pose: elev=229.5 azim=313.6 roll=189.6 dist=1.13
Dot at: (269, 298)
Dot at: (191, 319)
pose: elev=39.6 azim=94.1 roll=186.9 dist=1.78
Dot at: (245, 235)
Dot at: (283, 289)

——————————

# REQUEST
Set down, word for word, the lines of the listing above, starting at the line that contains "pose: elev=39.6 azim=94.1" and ending at the listing's final line, both included.

# RESULT FOR THIS EXERCISE
pose: elev=39.6 azim=94.1 roll=186.9 dist=1.78
Dot at: (245, 235)
Dot at: (283, 289)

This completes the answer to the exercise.